No matter how long you have smoked, your health will improve by quitting smoking.Footnote 29
Cutting down gradually on the number of cigarettes you smoke every day helps lessen your nicotine dependence.
A pack-a-day smoker can spend more than $3,285 a year on cigarettes!
A big part of quitting is changing your thinking
Whenever you catch yourself craving a cigarette try to refocus your thoughts.
This feeling will pass in a few minutes.
I am well prepared and I can handle anything that comes my way.
Prepare for your quit day by:
- avoiding triggers
- planning for difficult situations
- practicing how you will work through cravings in the first few days after you quit
- using your tracking card to analyze your triggers and smoking routines
- making a list of all the things you normally do when you smoke
- trying to change just one or two of these routines
- Cravings don't last long.
- Avoiding the sight and smell of cigarettes will make it easier to deal with cravings and urges.
- For urges and cravings, distract yourself with other thoughts and activities, such as doing relaxation breathing and drinking water.
- Be understanding with yourself during this time. For example, take time off or get busy with a new project.

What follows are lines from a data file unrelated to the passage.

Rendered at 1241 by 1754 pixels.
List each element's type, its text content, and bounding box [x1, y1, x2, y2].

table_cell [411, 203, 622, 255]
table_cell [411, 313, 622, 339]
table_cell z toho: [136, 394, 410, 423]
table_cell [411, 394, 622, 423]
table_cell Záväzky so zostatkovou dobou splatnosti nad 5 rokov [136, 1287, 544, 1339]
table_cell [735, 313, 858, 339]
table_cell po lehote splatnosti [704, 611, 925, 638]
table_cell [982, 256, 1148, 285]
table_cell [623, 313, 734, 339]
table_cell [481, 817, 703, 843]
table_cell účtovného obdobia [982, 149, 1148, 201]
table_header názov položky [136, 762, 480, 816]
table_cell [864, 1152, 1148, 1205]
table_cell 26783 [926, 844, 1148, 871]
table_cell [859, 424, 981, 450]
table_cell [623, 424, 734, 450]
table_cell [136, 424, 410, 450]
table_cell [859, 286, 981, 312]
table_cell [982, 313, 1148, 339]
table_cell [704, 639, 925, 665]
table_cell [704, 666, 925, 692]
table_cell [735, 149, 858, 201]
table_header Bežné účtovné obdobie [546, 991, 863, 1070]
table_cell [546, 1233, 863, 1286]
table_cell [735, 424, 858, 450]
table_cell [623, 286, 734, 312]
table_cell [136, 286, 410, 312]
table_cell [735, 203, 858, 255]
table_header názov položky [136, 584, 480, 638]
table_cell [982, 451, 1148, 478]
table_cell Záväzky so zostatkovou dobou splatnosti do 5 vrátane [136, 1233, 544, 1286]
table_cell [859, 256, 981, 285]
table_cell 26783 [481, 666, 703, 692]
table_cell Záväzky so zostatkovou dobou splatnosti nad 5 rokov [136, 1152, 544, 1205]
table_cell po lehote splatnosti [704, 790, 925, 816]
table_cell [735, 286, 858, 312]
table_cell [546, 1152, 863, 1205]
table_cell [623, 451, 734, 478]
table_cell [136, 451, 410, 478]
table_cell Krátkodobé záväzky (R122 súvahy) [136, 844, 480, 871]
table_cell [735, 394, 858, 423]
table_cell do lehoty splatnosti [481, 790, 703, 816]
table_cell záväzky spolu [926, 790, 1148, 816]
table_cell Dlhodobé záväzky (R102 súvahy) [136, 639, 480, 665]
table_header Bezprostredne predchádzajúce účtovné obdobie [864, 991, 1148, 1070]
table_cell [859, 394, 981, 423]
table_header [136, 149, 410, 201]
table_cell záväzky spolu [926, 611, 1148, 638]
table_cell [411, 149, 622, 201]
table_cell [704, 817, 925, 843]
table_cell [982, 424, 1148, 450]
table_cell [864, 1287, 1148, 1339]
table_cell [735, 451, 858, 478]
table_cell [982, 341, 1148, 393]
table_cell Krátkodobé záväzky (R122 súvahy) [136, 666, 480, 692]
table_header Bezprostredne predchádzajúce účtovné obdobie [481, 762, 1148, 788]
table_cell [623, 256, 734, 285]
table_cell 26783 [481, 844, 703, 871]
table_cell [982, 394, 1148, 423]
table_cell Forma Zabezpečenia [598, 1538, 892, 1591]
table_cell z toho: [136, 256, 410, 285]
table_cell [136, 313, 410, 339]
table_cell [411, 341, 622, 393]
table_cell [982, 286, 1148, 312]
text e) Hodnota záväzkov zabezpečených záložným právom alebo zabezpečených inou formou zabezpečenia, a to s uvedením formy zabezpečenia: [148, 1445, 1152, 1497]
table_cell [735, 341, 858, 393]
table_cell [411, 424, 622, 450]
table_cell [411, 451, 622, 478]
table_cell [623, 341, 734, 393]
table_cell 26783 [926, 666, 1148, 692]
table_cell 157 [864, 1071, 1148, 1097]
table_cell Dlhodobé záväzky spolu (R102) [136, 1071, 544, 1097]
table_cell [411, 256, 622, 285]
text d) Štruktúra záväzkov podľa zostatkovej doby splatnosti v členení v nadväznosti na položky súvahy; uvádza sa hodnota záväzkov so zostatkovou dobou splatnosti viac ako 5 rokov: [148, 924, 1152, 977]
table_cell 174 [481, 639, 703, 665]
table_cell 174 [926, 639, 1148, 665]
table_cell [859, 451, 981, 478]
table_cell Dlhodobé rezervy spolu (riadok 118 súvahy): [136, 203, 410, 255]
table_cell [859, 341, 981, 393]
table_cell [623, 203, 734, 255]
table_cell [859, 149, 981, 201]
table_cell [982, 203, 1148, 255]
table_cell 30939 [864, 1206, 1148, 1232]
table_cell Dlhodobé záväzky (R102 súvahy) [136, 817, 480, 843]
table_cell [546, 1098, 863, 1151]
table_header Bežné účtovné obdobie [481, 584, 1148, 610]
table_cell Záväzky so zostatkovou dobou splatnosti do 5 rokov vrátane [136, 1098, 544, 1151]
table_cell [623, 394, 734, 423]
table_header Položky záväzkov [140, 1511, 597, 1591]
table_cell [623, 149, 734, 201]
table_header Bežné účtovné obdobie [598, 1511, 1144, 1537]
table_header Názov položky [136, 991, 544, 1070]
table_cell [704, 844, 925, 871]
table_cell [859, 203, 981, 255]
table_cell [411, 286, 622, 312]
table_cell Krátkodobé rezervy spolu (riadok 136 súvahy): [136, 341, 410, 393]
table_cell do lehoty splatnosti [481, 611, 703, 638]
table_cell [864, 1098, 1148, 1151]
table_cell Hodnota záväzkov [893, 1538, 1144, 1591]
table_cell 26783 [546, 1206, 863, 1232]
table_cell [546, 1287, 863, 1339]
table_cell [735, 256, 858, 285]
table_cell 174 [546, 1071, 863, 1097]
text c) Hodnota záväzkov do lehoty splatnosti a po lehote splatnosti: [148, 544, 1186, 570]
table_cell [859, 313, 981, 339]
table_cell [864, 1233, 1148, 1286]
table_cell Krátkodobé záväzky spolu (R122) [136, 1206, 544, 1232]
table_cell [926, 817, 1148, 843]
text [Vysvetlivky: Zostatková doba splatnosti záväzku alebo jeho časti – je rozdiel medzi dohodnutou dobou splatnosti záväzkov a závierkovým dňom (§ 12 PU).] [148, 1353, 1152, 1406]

- Let people know what you are going through, and ask for their support and understanding. It may help to talk to someone about the challenges you are facing.
- Incorporate physical activity into your daily life. The more you move, the better you will feel.
- Eating well does not mean giving up the foods you love. It means choosing wisely from a variety of foods such as fruit, veggies and lean meats.
Tips for staying quit
- Never test yourself with "just one" cigarette.
- Keep your home, car and workplace smoke-free.
- Remind yourself of the positive things you have experienced since you quit.
- Ask others to remind you of your goal to remain smoke-free.
You will be glad you quit smoking
- You will feel much more in control of your decisions, actions and health.
- Your overall health will improve and you will have more energy.
- You will not have to worry about the health risks of tobacco use.
- You will look and feel younger. Smoking causes premature aging and wrinkling of the skin.Footnote 30,Footnote 31
You will join the majority of Canadians who are living smoke-free.